• WHAT IS NEEDED
Everything from the line holding "left wrist: (257, 214, 16)" through the last line of the listing needs to be repeated exactly, with no other lines.

TASK MATERIAL START

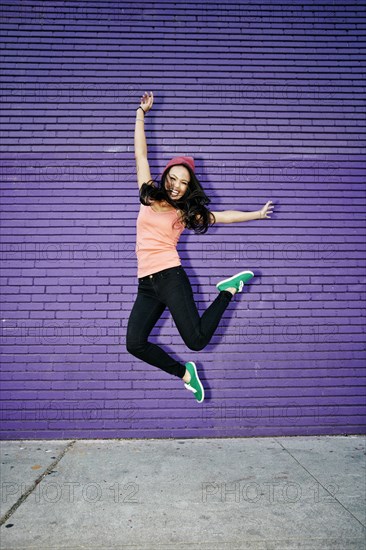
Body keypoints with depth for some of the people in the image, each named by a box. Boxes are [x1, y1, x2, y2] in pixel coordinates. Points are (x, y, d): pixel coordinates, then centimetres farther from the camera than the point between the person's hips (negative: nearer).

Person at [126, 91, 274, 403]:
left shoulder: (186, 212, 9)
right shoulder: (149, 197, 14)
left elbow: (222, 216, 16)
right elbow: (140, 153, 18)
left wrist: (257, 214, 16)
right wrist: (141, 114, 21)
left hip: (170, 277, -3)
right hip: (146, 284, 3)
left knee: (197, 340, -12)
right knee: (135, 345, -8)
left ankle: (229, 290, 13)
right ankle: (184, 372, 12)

TASK MATERIAL END

• COMPLETED EXERCISE
left wrist: (257, 214, 16)
right wrist: (141, 114, 21)
left hip: (170, 277, -3)
right hip: (146, 284, 3)
left knee: (197, 340, -12)
right knee: (135, 345, -8)
left ankle: (229, 290, 13)
right ankle: (184, 372, 12)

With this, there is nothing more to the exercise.